Dicen
algunos malpensantes que el pasado seis de febrero, al grito de “no pasarán”, los ministros de
interior del G6 -los seis países más grandes de la Unión Europea- se
apresuraron a firmar en Cracovia medidas “con el objetivo de mejorar la lucha
contra el terrorismo internacional, la inmigración irregular y la delincuencia
organizada”.
No
deja de ser significativo que el paquete de medidas acordadas aborde
conjuntamente a los grupos de delincuentes más peligrosos que nos amenazan:
terroristas, delincuencia organizada y emigrantes. De todos es sabido que los
miembros de Al Qaeda queriendo volar trenes, la mafia rusa estableciéndose en
la costa y los subsaharianos medio muertos que llegan en patera a las playas
son un grave problema para nuestra seguridad.
Y
a igual problema, igual solución: la vía policial.
Vallas de cinco metros,
concertinas –nombre procedente del instrumento musical atribuido por los
soldados de la primera guerra mundial a las alambradas con cuchillas-, modernos
dispositivos para la detección de pateras o más policía en la frontera, parecen
no ser suficientes para que dejen de intentar acceder a esta urbanización de
lujo que quiere estar blindada a cal y canto.
Quizá algún día una ministra nos
cuenta que es el espíritu aventurero de los subsaharianos el que les impulsa a
acometer marchas por el desierto, estancias en campamentos insalubres o
travesías en pateras que apenas flotan. Quizá incluso nos dicen que son
admirables porque emprenden estas aventuras sin las seguridades de los jóvenes
españoles. No sé hasta cuando les van a durar las ruedas de molino.
No sé cómo son de sinceros los lamentos de los
ministros cuando cuatrocientos inmigrantes mueren en las costas de Lampedusa o
al menos catorce lo hacen intentando llegar a nado a Ceuta. No sé qué
construcción mental son capaces de hacer para compatibilizar estos lamentos
para los muertos, mientras multan y deportan a los vivos –curiosa idea por
cierto la de multar a los que llegan en pateras-. No sé cómo se hacen
compatibles esos lamentos con la venta de armas que perpetúan los conflictos muchas
veces origen de esa emigración desesperada -402,6 millones de euros vendidos
por España a países africanos en ocho años-.
Hace uno años, intentaban
convencernos de que eran las leyes las que producían un efecto llamada. Querían
convencernos de que leyes más tolerantes con la emigración agravaban el
problema. Ahora, cuando parece que nuestra situación puede provocar más el
rechazo que la llamada, las avalanchas siguen llegando porque la explicación a
este fenómeno no está en el efecto llamada sino en el efecto huida que provoca
la pobreza en los países de origen.
Sirve de argumento también el
afirmar que no podemos ser los receptores de todos los emigrantes que quieren
entrar en nuestro país. Es verdad. Pero la opción no puede ser poner barreras
que, como en muchas películas de ciencia ficción, separen a los ricos de los
pobres.
La solución, ¿un nuevo muro de la
vergüenza?
Si las condiciones de vida en los
países originarios son aceptables, el flujo migratorio será mínimo. Nadie por
gusto deja su país, su pueblo, a su familia. Nadie por gusto arriesga su vida
durante meses ni hipoteca buena parte de sus existencia para pagar el viaje.

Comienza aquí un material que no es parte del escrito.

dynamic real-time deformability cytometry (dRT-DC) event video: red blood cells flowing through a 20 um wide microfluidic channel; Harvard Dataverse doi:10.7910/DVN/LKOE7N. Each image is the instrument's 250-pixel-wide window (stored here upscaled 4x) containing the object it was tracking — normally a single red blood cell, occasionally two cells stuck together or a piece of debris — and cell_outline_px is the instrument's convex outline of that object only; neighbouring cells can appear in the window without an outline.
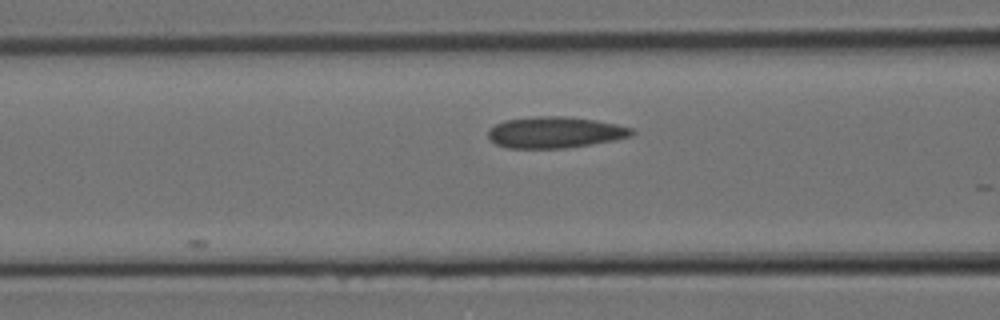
{"species": "Egyptian fruit bat (a non-hibernating species)", "species_latin": "Rousettus aegyptiacus", "temperature_condition": "room temperature", "stored_images_in_passage": 6, "camera_frame_rate_fps": 3000, "um_per_image_px": 0.085, "animal": {"sex": "female"}, "frame": {"image": 1, "passage_image": 6, "time_ms": 1.667, "image_size_px": [1000, 320], "cell_outline_px": [[636, 132], [632, 136], [616, 140], [592, 144], [564, 148], [508, 148], [496, 144], [488, 136], [488, 128], [504, 120], [536, 116], [568, 116], [596, 120], [616, 124], [632, 128]], "centroid_in_image_um": [47.2, 11.24], "position_along_channel_um": 119.4, "area_um2": 26.36}}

La cooperación para el desarrollo
y la pacificación de la zona son claves fundamentales para solucionar este
problema. Pero este desarrollo y esta paz son imposibles si las inversiones
extranjeras se llevan la riqueza sin dejar beneficios, y si política y
activamente mantenemos los conflictos.
Ni vallas de cinco metros, ni
concertinas, ni modernos dispositivos para la detección de pateras, pueden
poner freno a la necesidad de sobrevivir.